I expect this_date to be visible at all levels of the loop. I know I need to break this up into functions, and passing results explicitly between functions will probably fix the issue, but I'd like to know why this approach didn't work. Thank you very much.
result = []
# regex patterns
ddp = re.compile('\d+') # extract digits
mp = re.compile('^#+\s*\d+') # captures hashes and spaces
dp = re.compile('/\d+/') # captures slashes
yp = re.compile('\d+$')
sp = re.compile('^\*')
# initialize
this_date = {
'month': 4,
'day': 30,
'year': 2005
}
# print('this_date initialized')
for line in text:
if line == '':
pass
else:
if '#' in line: # markdown header format - line is a new date
if 'Reconstructing lost data' in line: # handle exception
# titles after this line are given 12/31/14 (the last date in the file) instead of 8/31/10
# all prior dates are overwritten with 8/31/10
# but the intent is that titles after this line appears have date 8/31/10, until the next date
this_date = {
'month': 8,
'day': 31,
'year': 2010
}
# print('set this_date to handle exception')
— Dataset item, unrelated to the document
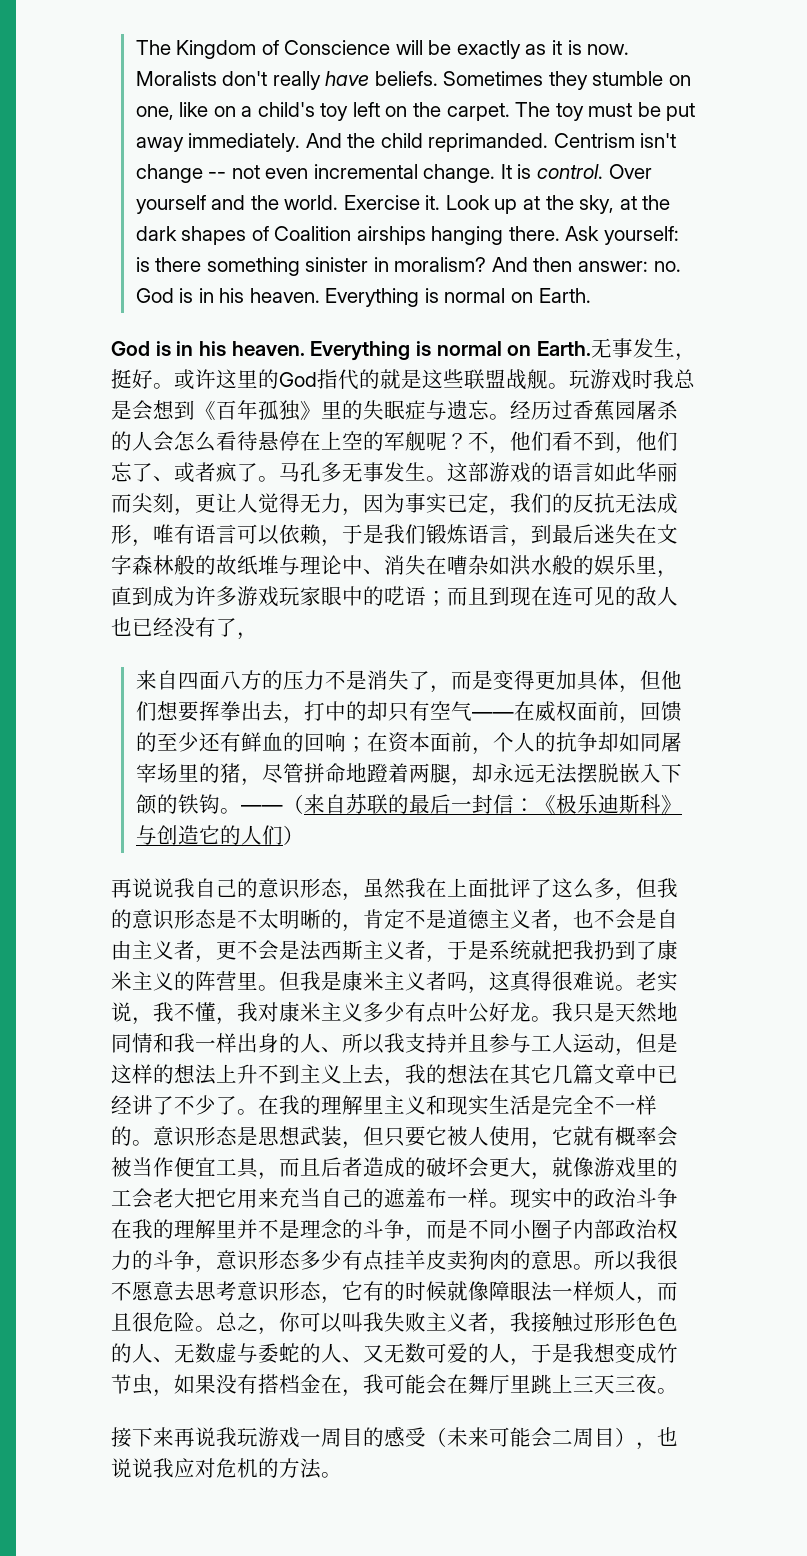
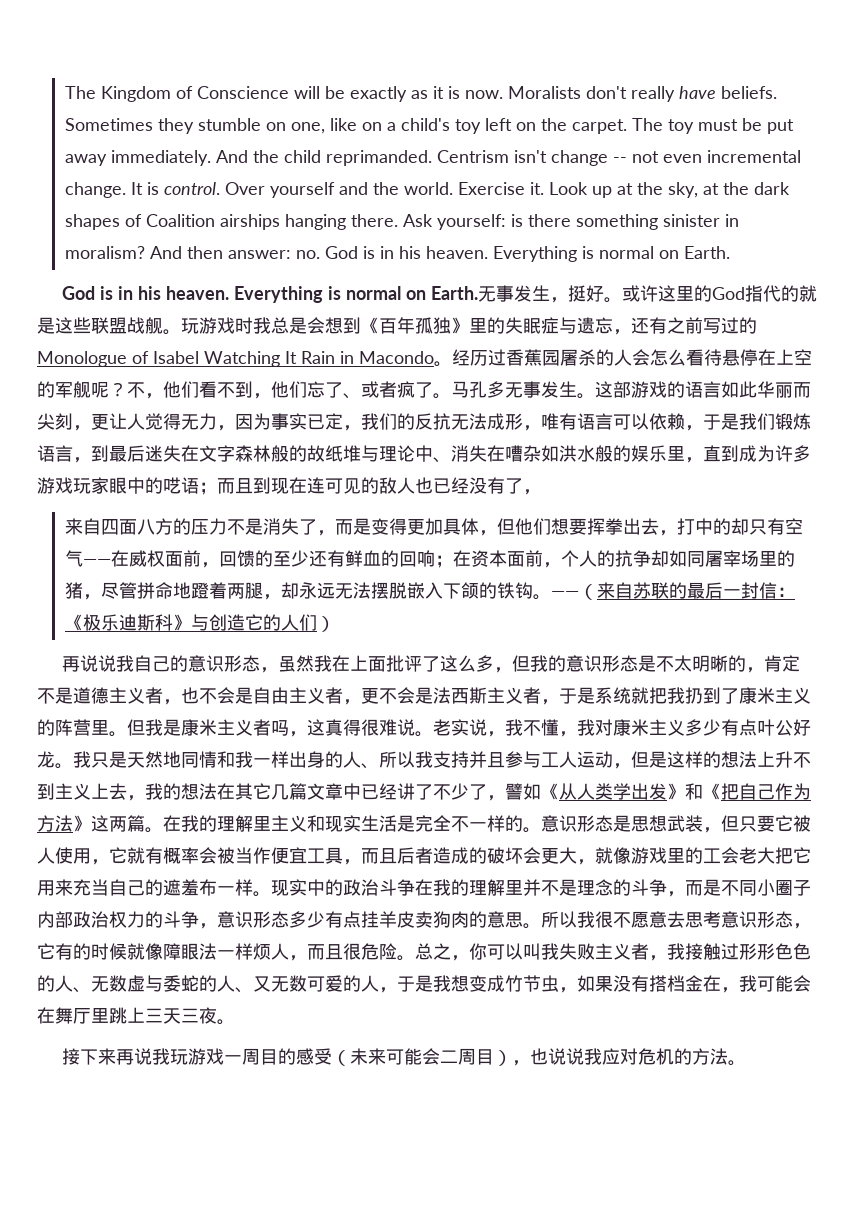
(490, 410) none -> [613,317,757,335] [37,351,434,367] ，还有之前写过的Monologue of Isabel Watching It Rain in Macondo
(237, 1105) none -> [487,783,811,801] [37,815,145,832] ，譬如《从人类学出发》和《把自己作为方法》这两篇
else: # get the date from the header
month = ddp.search( mp.search(line).group() ) # digits only
day = ddp.search( dp.search(line).group() ) # digits only
year = yp.search(line)
if month and day and year:
# print('setting this_date within header parse')
this_date['month'] = int(month.group())
this_date['day'] = int(day.group())
this_date['year'] = ( int(year.group()) + 2000 )
else:
pass
else: # line is a title
x = {
'date': this_date,
'read': False
}
if sp.match(line): # starts with asterisk - has been read
x['read'] = True
x['title'] = line[1:-3] # trim trailing asterisk and spaces
else:
x['title'] = line
# this_date is correct when printed here
# print('this_date is ' + str(this_date['month']) + '/' + str(this_date['day']) + '/' + str(this_date['year']) )
result.append(x)
# x has correct date when printed here
# print(x)
# print("Done; found %d titles.") % len(result)
# elements of result have wrong dates (either 8/31/10 or 12/31/14, no other values) when printed here
# print( result[0::20])